NPG Records’ latest lawsuit indicated that Roc Nation has continued to ignore a number of requests to offer documentation or evidence of any oral and implied agreement granting exclusive rights to Prince’s larger catalog.
The new complaint stated, “For the avoidance of doubt, and without conceding that Roc Nation had any license, oral, implied, or otherwise, to exploit any Prince copyrighted works in addition to those songs on the Hit N Run: Phase 1 album, to the extent that any such license might exist, Bremer Trust, on behalf of NPG Records, Inc. and NPG Music Publishing, LLC, has terminated, in writing, any such license that might have existed.”
According to sources close to the matter, the administrator of Prince’s estate gave Universal Music Group the go-ahead to start negotiations with other digital distributors about licensing Prince’s catalog.
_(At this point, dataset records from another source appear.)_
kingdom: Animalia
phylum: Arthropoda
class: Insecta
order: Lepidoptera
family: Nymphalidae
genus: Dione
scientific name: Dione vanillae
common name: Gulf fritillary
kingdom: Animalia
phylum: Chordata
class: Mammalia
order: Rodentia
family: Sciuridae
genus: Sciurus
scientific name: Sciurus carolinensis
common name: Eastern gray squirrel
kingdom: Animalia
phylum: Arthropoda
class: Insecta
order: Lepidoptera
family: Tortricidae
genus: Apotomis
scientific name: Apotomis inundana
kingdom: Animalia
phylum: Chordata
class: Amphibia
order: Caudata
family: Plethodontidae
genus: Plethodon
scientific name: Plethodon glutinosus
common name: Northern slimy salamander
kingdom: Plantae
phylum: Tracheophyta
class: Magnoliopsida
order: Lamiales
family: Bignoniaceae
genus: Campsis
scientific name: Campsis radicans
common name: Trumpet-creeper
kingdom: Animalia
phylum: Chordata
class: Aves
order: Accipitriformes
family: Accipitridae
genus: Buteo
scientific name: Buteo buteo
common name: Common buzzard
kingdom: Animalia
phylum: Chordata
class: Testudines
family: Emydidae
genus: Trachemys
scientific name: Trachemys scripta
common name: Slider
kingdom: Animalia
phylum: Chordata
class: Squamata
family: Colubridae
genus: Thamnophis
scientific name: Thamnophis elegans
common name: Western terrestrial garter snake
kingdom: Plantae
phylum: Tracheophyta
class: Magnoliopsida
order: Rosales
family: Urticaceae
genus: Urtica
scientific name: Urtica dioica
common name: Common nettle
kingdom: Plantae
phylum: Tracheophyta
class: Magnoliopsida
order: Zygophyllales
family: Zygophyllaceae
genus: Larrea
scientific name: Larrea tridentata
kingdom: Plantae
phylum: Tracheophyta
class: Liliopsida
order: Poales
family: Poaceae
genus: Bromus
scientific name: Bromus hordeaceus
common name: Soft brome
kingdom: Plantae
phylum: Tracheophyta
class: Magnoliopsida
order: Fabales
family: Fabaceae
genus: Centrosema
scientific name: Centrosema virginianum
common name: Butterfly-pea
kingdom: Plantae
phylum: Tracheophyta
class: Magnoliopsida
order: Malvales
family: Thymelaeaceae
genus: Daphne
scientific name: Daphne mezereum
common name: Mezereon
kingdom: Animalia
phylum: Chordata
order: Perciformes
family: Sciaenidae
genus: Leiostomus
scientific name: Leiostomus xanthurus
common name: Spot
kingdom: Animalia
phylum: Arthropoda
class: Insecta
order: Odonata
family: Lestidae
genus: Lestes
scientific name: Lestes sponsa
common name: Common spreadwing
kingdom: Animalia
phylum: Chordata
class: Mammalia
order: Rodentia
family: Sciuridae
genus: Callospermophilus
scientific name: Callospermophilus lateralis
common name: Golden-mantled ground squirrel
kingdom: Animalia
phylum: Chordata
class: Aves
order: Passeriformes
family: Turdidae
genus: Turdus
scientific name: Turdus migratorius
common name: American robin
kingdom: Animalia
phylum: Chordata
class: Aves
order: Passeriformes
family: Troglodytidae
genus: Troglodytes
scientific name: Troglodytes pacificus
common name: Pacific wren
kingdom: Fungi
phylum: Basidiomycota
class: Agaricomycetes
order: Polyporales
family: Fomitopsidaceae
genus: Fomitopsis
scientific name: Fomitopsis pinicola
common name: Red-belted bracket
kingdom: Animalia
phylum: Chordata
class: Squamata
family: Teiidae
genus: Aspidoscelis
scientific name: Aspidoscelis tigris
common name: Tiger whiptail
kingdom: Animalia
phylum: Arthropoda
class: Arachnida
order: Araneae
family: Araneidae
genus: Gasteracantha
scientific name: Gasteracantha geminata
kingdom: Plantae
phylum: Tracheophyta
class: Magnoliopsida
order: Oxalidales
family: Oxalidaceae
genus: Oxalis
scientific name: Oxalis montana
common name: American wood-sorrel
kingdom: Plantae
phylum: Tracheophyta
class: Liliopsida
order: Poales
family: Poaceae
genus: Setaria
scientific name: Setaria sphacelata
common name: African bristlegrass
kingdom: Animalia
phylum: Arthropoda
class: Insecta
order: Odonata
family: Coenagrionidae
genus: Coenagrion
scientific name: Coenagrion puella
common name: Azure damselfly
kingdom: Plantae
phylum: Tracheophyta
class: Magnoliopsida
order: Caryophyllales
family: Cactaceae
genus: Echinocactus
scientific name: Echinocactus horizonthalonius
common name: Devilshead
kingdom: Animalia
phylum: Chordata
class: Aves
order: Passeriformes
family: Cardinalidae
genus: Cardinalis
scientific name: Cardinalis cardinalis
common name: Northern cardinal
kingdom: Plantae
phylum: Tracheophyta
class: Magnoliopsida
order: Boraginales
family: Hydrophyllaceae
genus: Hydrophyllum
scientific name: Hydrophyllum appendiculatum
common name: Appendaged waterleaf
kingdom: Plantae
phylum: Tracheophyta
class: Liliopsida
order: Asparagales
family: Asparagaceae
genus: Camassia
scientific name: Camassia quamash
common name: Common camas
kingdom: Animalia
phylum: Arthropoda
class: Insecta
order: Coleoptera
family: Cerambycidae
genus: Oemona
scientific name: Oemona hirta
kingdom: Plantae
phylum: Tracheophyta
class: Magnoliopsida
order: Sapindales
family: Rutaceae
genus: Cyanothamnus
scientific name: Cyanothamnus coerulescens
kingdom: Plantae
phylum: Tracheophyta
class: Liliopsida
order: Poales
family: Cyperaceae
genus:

Roc Nation indicated in a November 11 court filing that any deals made with Spotify, Apple or other streaming services might be in violation of its rights. Jay Z’s company submitted a demand for information about the estate’s business dealings that stated the company is “concerned that the Special Administrator may be negotiating with third parties concerning the digital streaming o the Musical Assets, or other rights to exploit the Musical Assets, which prospective arrangements may contravene or negatively impact the rights of Petitioners.”
Roc Nation continues to insist it has “expansive rights” and has put out a threat to other who want to stream Prince’s album.
The total amount of damages requested by Prince’s estate in the lawsuit is thought to be around $18 million.